Depuis juin 2013, le Ministère de la Santé, de la Population et de la Réforme hospitalière a renforcé des activités de dépistage précoce et de suivi du MERS-CoV. Le Ministère a été informé des deux cas suspects de MERX-CoV par les services des Préfectures de Tipaza et Tlemcen le 29 mai 2014. Le 30 mai, la confirmation en laboratoire des deux cas était apportée par l’Institut Pasteur d’Algérie.

Des mesures de prévention médicales ont été mises en œuvre conformément aux instructions publiées par le Ministère, à savoir:

  • réunions du comité de crise;
  • les postes frontières ont été invités à renforcer la surveillance et à informer les passagers se rendant dans des lieux de pélerinage. Des produits d’information ont été mis au point et distribués aux passagers. Une zone spéciale a été réservée pour faciliter les échanges avec les passagers, la distribution de dépliants contenant des recommandations de santé publique et la distribution de désinfectant et de masques.
  • des équipes d’investigation assurent le suivi des cas confirmés et suspects de MERS-CoV sur la base des directives nationales en matière de surveillance et d’alerte; et
  • des campagnes d’information se poursuivent, en utilisant différents supports d’information, y compris les medias.

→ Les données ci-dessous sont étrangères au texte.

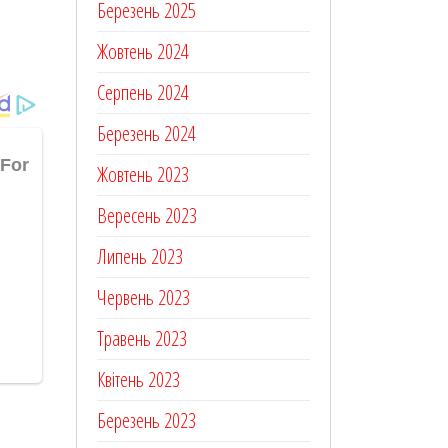
Березень 2025
Жовтень 2024
Серпень 2024
Березень 2024
Жовтень 2023
Вересень 2023
Липень 2023
Червень 2023
Травень 2023
Квітень 2023
Березень 2023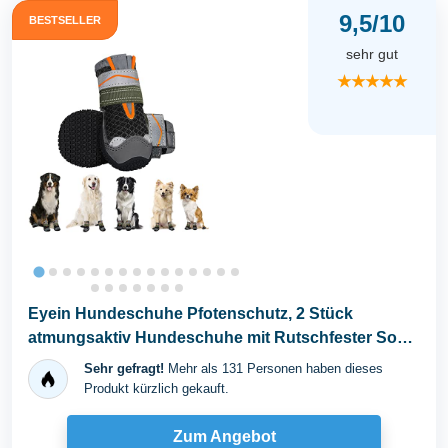
9,5/10
BESTSELLER
sehr gut
★★★★★
Eyein Hundeschuhe Pfotenschutz, 2 Stück
atmungsaktiv Hundeschuhe mit Rutschfester Sohle
und...
Sehr gefragt!
Mehr als 131 Personen haben dieses
Produkt kürzlich gekauft.
Zum Angebot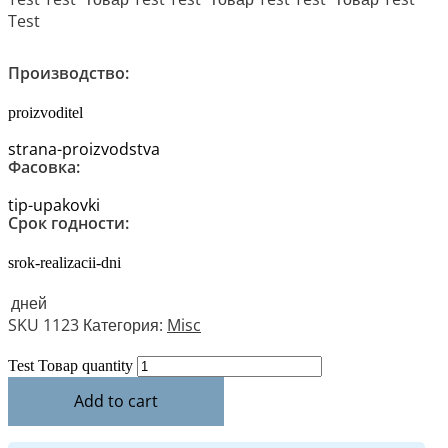
Test
Производство:
proizvoditel
strana-proizvodstva
Фасовка:
tip-upakovki
Срок годности:
srok-realizacii-dni
дней
SKU
1123
Категория:
Misc
Test Товар quantity
Add to cart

À l’échelle mondiale, 699 cas de MERS-CoV confirmés en laboratoire, dont 211 mortels, ont été officiellement notifiés à l’OMS.

Conseils de l’OMS

Compte tenu de la situation actuelle et des informations disponibles, l’OMS encourage tous les États Membres à poursuivre leur surveillance des infections respiratoires aiguës et à examiner avec soin toute présentation inhabituelle.

Les mesures de lutte contre l’infection sont essentielles pour prévenir l’éventuelle propagation du MERS-CoV dans les établissements de santé. Il n’est pas toujours possible d’identifier rapidement les patients atteints de MERS-CoV car, comme pour d’autres infections respiratoires, les premiers symptômes ne sont pas spécifiques de la maladie. Il est donc important que les agents de santé appliquent systématiquement les précautions standard pour tous les patients, quel que soit le diagnostic.

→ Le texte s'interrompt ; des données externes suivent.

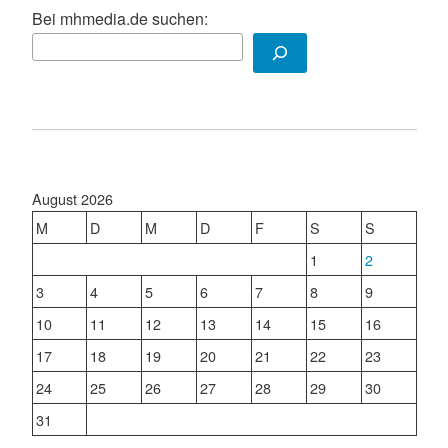
Bei mhmedia.de suchen:
August 2026
M
D
M
D
F
S
S
1
2
3
4
5
6
7
8
9
10
11
12
13
14
15
16
17
18
19
20
21
22
23
24
25
26
27
28
29
30
31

Il faudra compléter ces mesures par les précautions gouttelettes lors des soins prodigués à tous les malades présentant des symptômes d’infection respiratoire aiguë, et par les précautions contact et une protection oculaire lorsqu’on s’occupe d’un cas probable ou confirmé d’infection par le MERS-CoV. Les précautions aériennes sont indiquées lorsqu’on met en œuvre des procédures générant des aérosols.

Tant que l’on n’en sait pas davantage sur le MERS-CoV, les personnes diabétiques et celles souffrant d’insuffisance rénale ou de maladie pulmonaire chronique et les personnes immunodéprimées sont considérées comme exposées à un risque élevé de maladie grave due au MERS-CoV. Elles devront éviter les contacts rapprochés avec des animaux, en particulier les chameaux, lorsqu’elles se rendent dans des fermes ou des élevages situés dans des zones où l’on sait que le virus peut être en circulation.

On veillera à respecter les mesures générales d’hygiène, comme se laver régulièrement les mains avant et après avoir touché des animaux et éviter les contacts avec des animaux malades.

Les bonnes pratiques d’hygiène alimentaire devront être respectées. On évitera de consommer du lait cru de chamelle ou de l’urine de chameau, ou de la viande mal cuite.

L’OMS ne conseille pas de dépistage particulier aux points d’entrée en rapport avec cet événement, et ne recommande pas actuellement de restrictions aux déplacements ou au commerce.